- **What this task involves**:
Each record needs to be transcribed word for word, though without its pictures.

- **Records provided**:
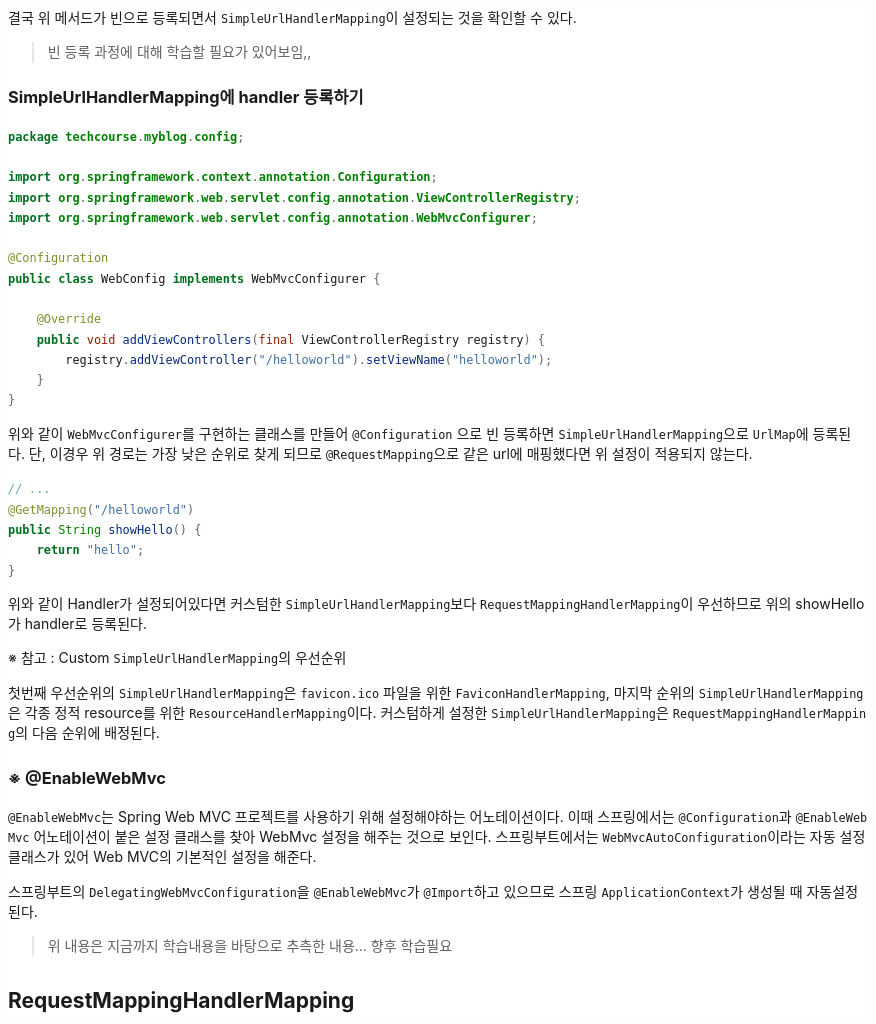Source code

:결국 위 메서드가 빈으로 등록되면서 `SimpleUrlHandlerMapping`이 설정되는 것을 확인할 수 있다.

> 빈 등록 과정에 대해 학습할 필요가 있어보임,,

### SimpleUrlHandlerMapping에 handler 등록하기

```java
package techcourse.myblog.config;

import org.springframework.context.annotation.Configuration;
import org.springframework.web.servlet.config.annotation.ViewControllerRegistry;
import org.springframework.web.servlet.config.annotation.WebMvcConfigurer;

@Configuration
public class WebConfig implements WebMvcConfigurer {

    @Override
    public void addViewControllers(final ViewControllerRegistry registry) {
        registry.addViewController("/helloworld").setViewName("helloworld");
    }
}
```

위와 같이 `WebMvcConfigurer`를 구현하는 클래스를 만들어 `@Configuration` 으로 빈 등록하면 `SimpleUrlHandlerMapping`으로 `UrlMap`에 등록된다. 단, 이경우 위 경로는 가장 낮은 순위로 찾게 되므로 `@RequestMapping`으로 같은 url에 매핑했다면 위 설정이 적용되지 않는다.

```java
// ...
@GetMapping("/helloworld")
public String showHello() {
    return "hello";
}
```

위와 같이 Handler가 설정되어있다면 커스텀한 `SimpleUrlHandlerMapping`보다 `RequestMappingHandlerMapping`이 우선하므로 위의 showHello가 handler로 등록된다.

※ 참고 : Custom `SimpleUrlHandlerMapping`의 우선순위

첫번째 우선순위의 `SimpleUrlHandlerMapping`은 `favicon.ico` 파일을 위한 `FaviconHandlerMapping`, 마지막 순위의 `SimpleUrlHandlerMapping`은 각종 정적 resource를 위한 `ResourceHandlerMapping`이다. 커스텀하게 설정한 `SimpleUrlHandlerMapping`은 `RequestMappingHandlerMapping`의 다음 순위에 배정된다.

### ※ @EnableWebMvc

`@EnableWebMvc`는 Spring Web MVC 프로젝트를 사용하기 위해 설정해야하는 어노테이션이다. 이때 스프링에서는 `@Configuration`과 `@EnableWebMvc` 어노테이션이 붙은 설정 클래스를 찾아 WebMvc 설정을 해주는 것으로 보인다. 스프링부트에서는 `WebMvcAutoConfiguration`이라는 자동 설정 클래스가 있어 Web MVC의 기본적인 설정을 해준다.

스프링부트의 `DelegatingWebMvcConfiguration`을 `@EnableWebMvc`가 `@Import`하고 있으므로 스프링 `ApplicationContext`가 생성될 때 자동설정된다.

> 위 내용은 지금까지 학습내용을 바탕으로 추측한 내용... 향후 학습필요

## RequestMappingHandlerMapping
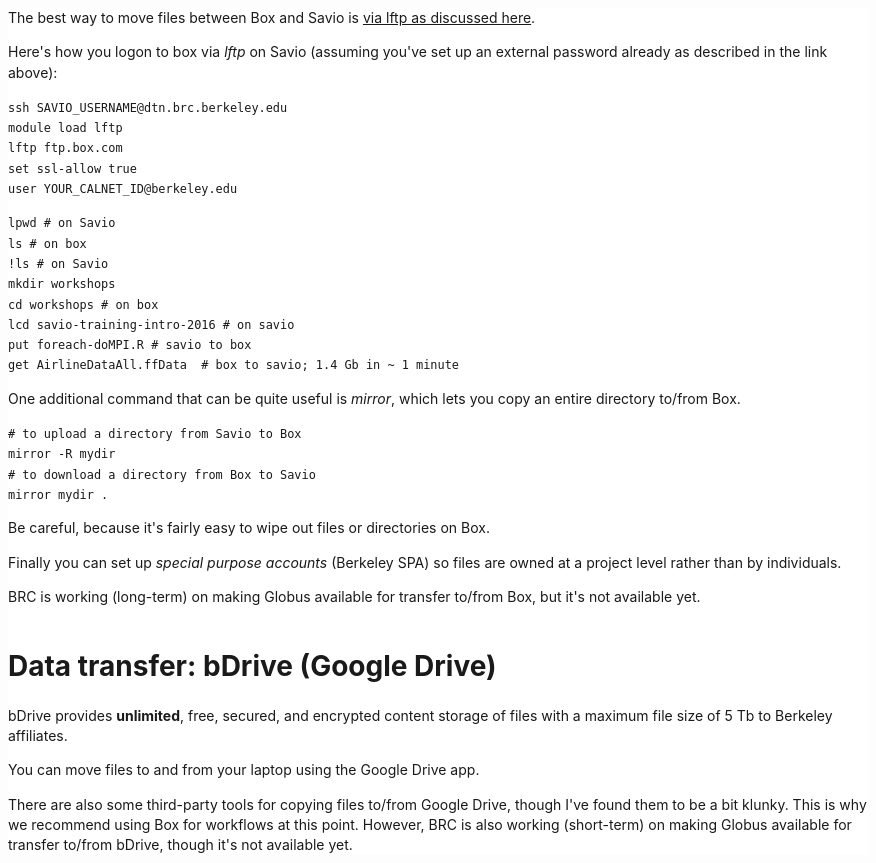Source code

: The best way to move files between Box and Savio is [via lftp as discussed here](http://research-it.berkeley.edu/services/high-performance-computing/transferring-data-between-savio-and-your-uc-berkeley-box-account). 

Here's how you logon to box via *lftp* on Savio (assuming you've set up an external password already as described in the link above):

```
ssh SAVIO_USERNAME@dtn.brc.berkeley.edu
module load lftp
lftp ftp.box.com
set ssl-allow true
user YOUR_CALNET_ID@berkeley.edu
```

```
lpwd # on Savio
ls # on box
!ls # on Savio
mkdir workshops
cd workshops # on box
lcd savio-training-intro-2016 # on savio
put foreach-doMPI.R # savio to box
get AirlineDataAll.ffData  # box to savio; 1.4 Gb in ~ 1 minute
```

One additional command that can be quite useful is *mirror*, which lets you copy an entire directory to/from Box.

```
# to upload a directory from Savio to Box 
mirror -R mydir
# to download a directory from Box to Savio
mirror mydir .
```

Be careful, because it's fairly easy to wipe out files or directories on Box.

Finally you can set up *special purpose accounts* (Berkeley SPA) so files are owned at a project level rather than by individuals.

BRC is working (long-term) on making Globus available for transfer to/from Box, but it's not available yet.

# Data transfer: bDrive (Google Drive)

bDrive provides **unlimited**, free, secured, and encrypted content storage of files with a maximum file size of 5 Tb to Berkeley affiliates.

You can move files to and from your laptop using the Google Drive app. 

There are also some third-party tools for copying files to/from Google Drive, though I've found them to be a bit klunky. This is why we recommend using Box for workflows at this point. However, BRC is also working (short-term) on making Globus available for transfer to/from bDrive, though it's not available yet.

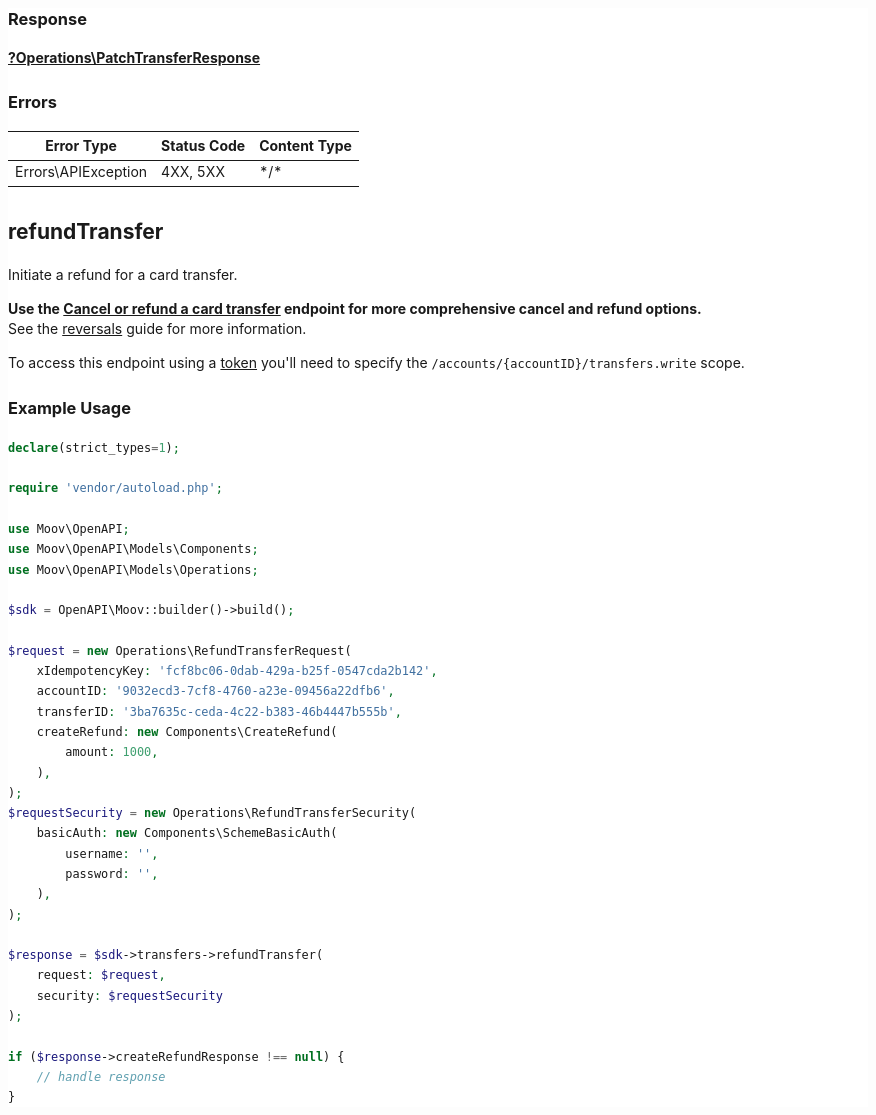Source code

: ### Response

**[?Operations\PatchTransferResponse](../../Models/Operations/PatchTransferResponse.md)**

### Errors

| Error Type          | Status Code         | Content Type        |
| ------------------- | ------------------- | ------------------- |
| Errors\APIException | 4XX, 5XX            | \*/\*               |

## refundTransfer

Initiate a refund for a card transfer.

**Use the [Cancel or refund a card transfer](https://docs.moov.io/api/money-movement/refunds/cancel/) endpoint for more comprehensive cancel and refund options.**    
See the [reversals](https://docs.moov.io/guides/money-movement/accept-payments/card-acceptance/reversals/) guide for more information. 

To access this endpoint using a [token](https://docs.moov.io/api/authentication/access-tokens/) you'll need to specify the `/accounts/{accountID}/transfers.write` 
scope.

### Example Usage

```php
declare(strict_types=1);

require 'vendor/autoload.php';

use Moov\OpenAPI;
use Moov\OpenAPI\Models\Components;
use Moov\OpenAPI\Models\Operations;

$sdk = OpenAPI\Moov::builder()->build();

$request = new Operations\RefundTransferRequest(
    xIdempotencyKey: 'fcf8bc06-0dab-429a-b25f-0547cda2b142',
    accountID: '9032ecd3-7cf8-4760-a23e-09456a22dfb6',
    transferID: '3ba7635c-ceda-4c22-b383-46b4447b555b',
    createRefund: new Components\CreateRefund(
        amount: 1000,
    ),
);
$requestSecurity = new Operations\RefundTransferSecurity(
    basicAuth: new Components\SchemeBasicAuth(
        username: '',
        password: '',
    ),
);

$response = $sdk->transfers->refundTransfer(
    request: $request,
    security: $requestSecurity
);

if ($response->createRefundResponse !== null) {
    // handle response
}
```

- **Exercise solution**:
Source code

:결국 위 메서드가 빈으로 등록되면서 `SimpleUrlHandlerMapping`이 설정되는 것을 확인할 수 있다.

> 빈 등록 과정에 대해 학습할 필요가 있어보임,,

### SimpleUrlHandlerMapping에 handler 등록하기

```java
package techcourse.myblog.config;

import org.springframework.context.annotation.Configuration;
import org.springframework.web.servlet.config.annotation.ViewControllerRegistry;
import org.springframework.web.servlet.config.annotation.WebMvcConfigurer;

@Configuration
public class WebConfig implements WebMvcConfigurer {

    @Override
    public void addViewControllers(final ViewControllerRegistry registry) {
        registry.addViewController("/helloworld").setViewName("helloworld");
    }
}
```

위와 같이 `WebMvcConfigurer`를 구현하는 클래스를 만들어 `@Configuration` 으로 빈 등록하면 `SimpleUrlHandlerMapping`으로 `UrlMap`에 등록된다. 단, 이경우 위 경로는 가장 낮은 순위로 찾게 되므로 `@RequestMapping`으로 같은 url에 매핑했다면 위 설정이 적용되지 않는다.

```java
// ...
@GetMapping("/helloworld")
public String showHello() {
    return "hello";
}
```

위와 같이 Handler가 설정되어있다면 커스텀한 `SimpleUrlHandlerMapping`보다 `RequestMappingHandlerMapping`이 우선하므로 위의 showHello가 handler로 등록된다.

※ 참고 : Custom `SimpleUrlHandlerMapping`의 우선순위

첫번째 우선순위의 `SimpleUrlHandlerMapping`은 `favicon.ico` 파일을 위한 `FaviconHandlerMapping`, 마지막 순위의 `SimpleUrlHandlerMapping`은 각종 정적 resource를 위한 `ResourceHandlerMapping`이다. 커스텀하게 설정한 `SimpleUrlHandlerMapping`은 `RequestMappingHandlerMapping`의 다음 순위에 배정된다.

### ※ @EnableWebMvc

`@EnableWebMvc`는 Spring Web MVC 프로젝트를 사용하기 위해 설정해야하는 어노테이션이다. 이때 스프링에서는 `@Configuration`과 `@EnableWebMvc` 어노테이션이 붙은 설정 클래스를 찾아 WebMvc 설정을 해주는 것으로 보인다. 스프링부트에서는 `WebMvcAutoConfiguration`이라는 자동 설정 클래스가 있어 Web MVC의 기본적인 설정을 해준다.

스프링부트의 `DelegatingWebMvcConfiguration`을 `@EnableWebMvc`가 `@Import`하고 있으므로 스프링 `ApplicationContext`가 생성될 때 자동설정된다.

> 위 내용은 지금까지 학습내용을 바탕으로 추측한 내용... 향후 학습필요

## RequestMappingHandlerMapping
Source code

: The best way to move files between Box and Savio is [via lftp as discussed here](http://research-it.berkeley.edu/services/high-performance-computing/transferring-data-between-savio-and-your-uc-berkeley-box-account). 

Here's how you logon to box via *lftp* on Savio (assuming you've set up an external password already as described in the link above):

```
ssh SAVIO_USERNAME@dtn.brc.berkeley.edu
module load lftp
lftp ftp.box.com
set ssl-allow true
user YOUR_CALNET_ID@berkeley.edu
```

```
lpwd # on Savio
ls # on box
!ls # on Savio
mkdir workshops
cd workshops # on box
lcd savio-training-intro-2016 # on savio
put foreach-doMPI.R # savio to box
get AirlineDataAll.ffData  # box to savio; 1.4 Gb in ~ 1 minute
```

One additional command that can be quite useful is *mirror*, which lets you copy an entire directory to/from Box.

```
# to upload a directory from Savio to Box 
mirror -R mydir
# to download a directory from Box to Savio
mirror mydir .
```

Be careful, because it's fairly easy to wipe out files or directories on Box.

Finally you can set up *special purpose accounts* (Berkeley SPA) so files are owned at a project level rather than by individuals.

BRC is working (long-term) on making Globus available for transfer to/from Box, but it's not available yet.

# Data transfer: bDrive (Google Drive)

bDrive provides **unlimited**, free, secured, and encrypted content storage of files with a maximum file size of 5 Tb to Berkeley affiliates.

You can move files to and from your laptop using the Google Drive app. 

There are also some third-party tools for copying files to/from Google Drive, though I've found them to be a bit klunky. This is why we recommend using Box for workflows at this point. However, BRC is also working (short-term) on making Globus available for transfer to/from bDrive, though it's not available yet.

Source code

: ### Response

**[?Operations\PatchTransferResponse](../../Models/Operations/PatchTransferResponse.md)**

### Errors

| Error Type          | Status Code         | Content Type        |
| ------------------- | ------------------- | ------------------- |
| Errors\APIException | 4XX, 5XX            | \*/\*               |

## refundTransfer

Initiate a refund for a card transfer.

**Use the [Cancel or refund a card transfer](https://docs.moov.io/api/money-movement/refunds/cancel/) endpoint for more comprehensive cancel and refund options.**    
See the [reversals](https://docs.moov.io/guides/money-movement/accept-payments/card-acceptance/reversals/) guide for more information. 

To access this endpoint using a [token](https://docs.moov.io/api/authentication/access-tokens/) you'll need to specify the `/accounts/{accountID}/transfers.write` 
scope.

### Example Usage

```php
declare(strict_types=1);

require 'vendor/autoload.php';

use Moov\OpenAPI;
use Moov\OpenAPI\Models\Components;
use Moov\OpenAPI\Models\Operations;

$sdk = OpenAPI\Moov::builder()->build();

$request = new Operations\RefundTransferRequest(
    xIdempotencyKey: 'fcf8bc06-0dab-429a-b25f-0547cda2b142',
    accountID: '9032ecd3-7cf8-4760-a23e-09456a22dfb6',
    transferID: '3ba7635c-ceda-4c22-b383-46b4447b555b',
    createRefund: new Components\CreateRefund(
        amount: 1000,
    ),
);
$requestSecurity = new Operations\RefundTransferSecurity(
    basicAuth: new Components\SchemeBasicAuth(
        username: '',
        password: '',
    ),
);

$response = $sdk->transfers->refundTransfer(
    request: $request,
    security: $requestSecurity
);

if ($response->createRefundResponse !== null) {
    // handle response
}
```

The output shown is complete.